(Beginning of Supplied data)

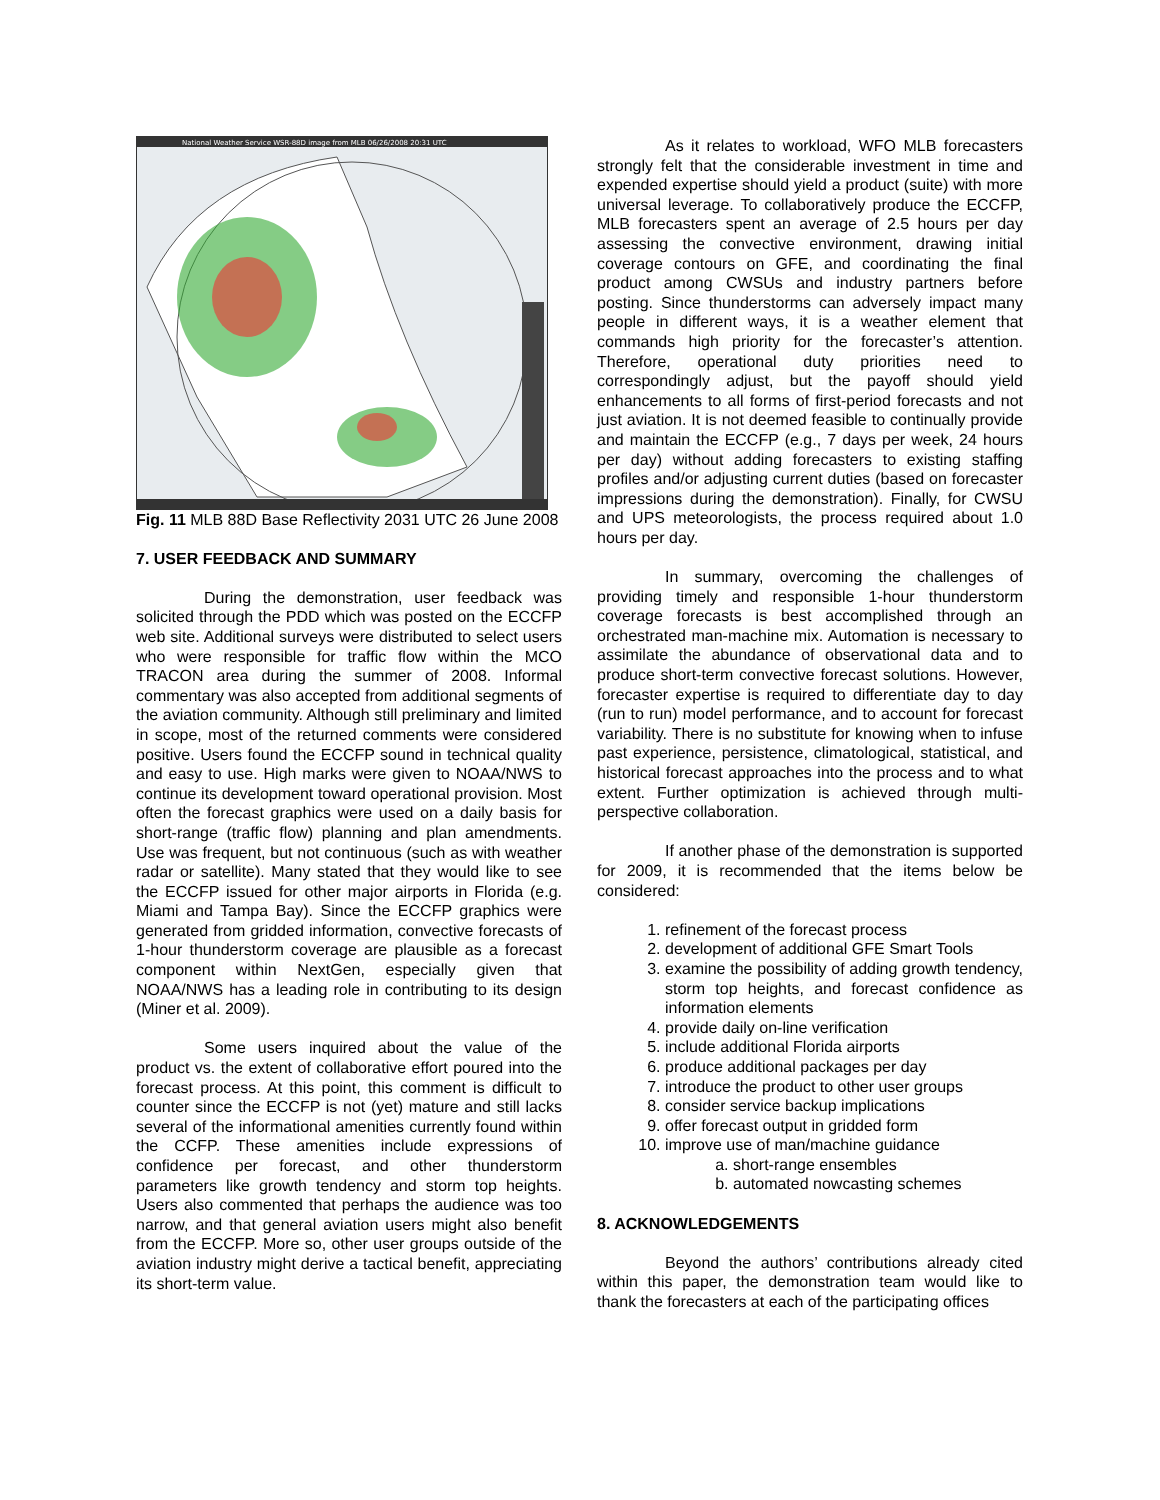National Weather Service WSR-88D image from MLB 06/26/2008 20:31 UTC
Fig. 11 MLB 88D Base Reflectivity 2031 UTC 26 June 2008
7. USER FEEDBACK AND SUMMARY
During the demonstration, user feedback was solicited through the PDD which was posted on the ECCFP web site. Additional surveys were distributed to select users who were responsible for traffic flow within the MCO TRACON area during the summer of 2008. Informal commentary was also accepted from additional segments of the aviation community. Although still preliminary and limited in scope, most of the returned comments were considered positive. Users found the ECCFP sound in technical quality and easy to use. High marks were given to NOAA/NWS to continue its development toward operational provision. Most often the forecast graphics were used on a daily basis for short-range (traffic flow) planning and plan amendments. Use was frequent, but not continuous (such as with weather radar or satellite). Many stated that they would like to see the ECCFP issued for other major airports in Florida (e.g. Miami and Tampa Bay). Since the ECCFP graphics were generated from gridded information, convective forecasts of 1-hour thunderstorm coverage are plausible as a forecast component within NextGen, especially given that NOAA/NWS has a leading role in contributing to its design (Miner et al. 2009).
Some users inquired about the value of the product vs. the extent of collaborative effort poured into the forecast process. At this point, this comment is difficult to counter since the ECCFP is not (yet) mature and still lacks several of the informational amenities currently found within the CCFP. These amenities include expressions of confidence per forecast, and other thunderstorm parameters like growth tendency and storm top heights. Users also commented that perhaps the audience was too narrow, and that general aviation users might also benefit from the ECCFP. More so, other user groups outside of the aviation industry might derive a tactical benefit, appreciating its short-term value.
As it relates to workload, WFO MLB forecasters strongly felt that the considerable investment in time and expended expertise should yield a product (suite) with more universal leverage. To collaboratively produce the ECCFP, MLB forecasters spent an average of 2.5 hours per day assessing the convective environment, drawing initial coverage contours on GFE, and coordinating the final product among CWSUs and industry partners before posting. Since thunderstorms can adversely impact many people in different ways, it is a weather element that commands high priority for the forecaster’s attention. Therefore, operational duty priorities need to correspondingly adjust, but the payoff should yield enhancements to all forms of first-period forecasts and not just aviation. It is not deemed feasible to continually provide and maintain the ECCFP (e.g., 7 days per week, 24 hours per day) without adding forecasters to existing staffing profiles and/or adjusting current duties (based on forecaster impressions during the demonstration). Finally, for CWSU and UPS meteorologists, the process required about 1.0 hours per day.
In summary, overcoming the challenges of providing timely and responsible 1-hour thunderstorm coverage forecasts is best accomplished through an orchestrated man-machine mix. Automation is necessary to assimilate the abundance of observational data and to produce short-term convective forecast solutions. However, forecaster expertise is required to differentiate day to day (run to run) model performance, and to account for forecast variability. There is no substitute for knowing when to infuse past experience, persistence, climatological, statistical, and historical forecast approaches into the process and to what extent. Further optimization is achieved through multi-perspective collaboration.
If another phase of the demonstration is supported for 2009, it is recommended that the items below be considered:
1. refinement of the forecast process
2. development of additional GFE Smart Tools
3. examine the possibility of adding growth tendency, storm top heights, and forecast confidence as information elements
4. provide daily on-line verification
5. include additional Florida airports
6. produce additional packages per day
7. introduce the product to other user groups
8. consider service backup implications
9. offer forecast output in gridded form
10. improve use of man/machine guidance
a. short-range ensembles
b. automated nowcasting schemes
8. ACKNOWLEDGEMENTS
Beyond the authors’ contributions already cited within this paper, the demonstration team would like to thank the forecasters at each of the participating offices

(End of Supplied data)

(Work request)
Write every record out again exactly; no pictures belong in the copy.

(Answer for this exercise)
National Weather Service WSR-88D image from MLB 06/26/2008 20:31 UTC
Fig. 11 MLB 88D Base Reflectivity 2031 UTC 26 June 2008
7. USER FEEDBACK AND SUMMARY
During the demonstration, user feedback was solicited through the PDD which was posted on the ECCFP web site. Additional surveys were distributed to select users who were responsible for traffic flow within the MCO TRACON area during the summer of 2008. Informal commentary was also accepted from additional segments of the aviation community. Although still preliminary and limited in scope, most of the returned comments were considered positive. Users found the ECCFP sound in technical quality and easy to use. High marks were given to NOAA/NWS to continue its development toward operational provision. Most often the forecast graphics were used on a daily basis for short-range (traffic flow) planning and plan amendments. Use was frequent, but not continuous (such as with weather radar or satellite). Many stated that they would like to see the ECCFP issued for other major airports in Florida (e.g. Miami and Tampa Bay). Since the ECCFP graphics were generated from gridded information, convective forecasts of 1-hour thunderstorm coverage are plausible as a forecast component within NextGen, especially given that NOAA/NWS has a leading role in contributing to its design (Miner et al. 2009).
Some users inquired about the value of the product vs. the extent of collaborative effort poured into the forecast process. At this point, this comment is difficult to counter since the ECCFP is not (yet) mature and still lacks several of the informational amenities currently found within the CCFP. These amenities include expressions of confidence per forecast, and other thunderstorm parameters like growth tendency and storm top heights. Users also commented that perhaps the audience was too narrow, and that general aviation users might also benefit from the ECCFP. More so, other user groups outside of the aviation industry might derive a tactical benefit, appreciating its short-term value.
As it relates to workload, WFO MLB forecasters strongly felt that the considerable investment in time and expended expertise should yield a product (suite) with more universal leverage. To collaboratively produce the ECCFP, MLB forecasters spent an average of 2.5 hours per day assessing the convective environment, drawing initial coverage contours on GFE, and coordinating the final product among CWSUs and industry partners before posting. Since thunderstorms can adversely impact many people in different ways, it is a weather element that commands high priority for the forecaster’s attention. Therefore, operational duty priorities need to correspondingly adjust, but the payoff should yield enhancements to all forms of first-period forecasts and not just aviation. It is not deemed feasible to continually provide and maintain the ECCFP (e.g., 7 days per week, 24 hours per day) without adding forecasters to existing staffing profiles and/or adjusting current duties (based on forecaster impressions during the demonstration). Finally, for CWSU and UPS meteorologists, the process required about 1.0 hours per day.
In summary, overcoming the challenges of providing timely and responsible 1-hour thunderstorm coverage forecasts is best accomplished through an orchestrated man-machine mix. Automation is necessary to assimilate the abundance of observational data and to produce short-term convective forecast solutions. However, forecaster expertise is required to differentiate day to day (run to run) model performance, and to account for forecast variability. There is no substitute for knowing when to infuse past experience, persistence, climatological, statistical, and historical forecast approaches into the process and to what extent. Further optimization is achieved through multi-perspective collaboration.
If another phase of the demonstration is supported for 2009, it is recommended that the items below be considered:
1. refinement of the forecast process
2. development of additional GFE Smart Tools
3. examine the possibility of adding growth tendency, storm top heights, and forecast confidence as information elements
4. provide daily on-line verification
5. include additional Florida airports
6. produce additional packages per day
7. introduce the product to other user groups
8. consider service backup implications
9. offer forecast output in gridded form
10. improve use of man/machine guidance
a. short-range ensembles
b. automated nowcasting schemes
8. ACKNOWLEDGEMENTS
Beyond the authors’ contributions already cited within this paper, the demonstration team would like to thank the forecasters at each of the participating offices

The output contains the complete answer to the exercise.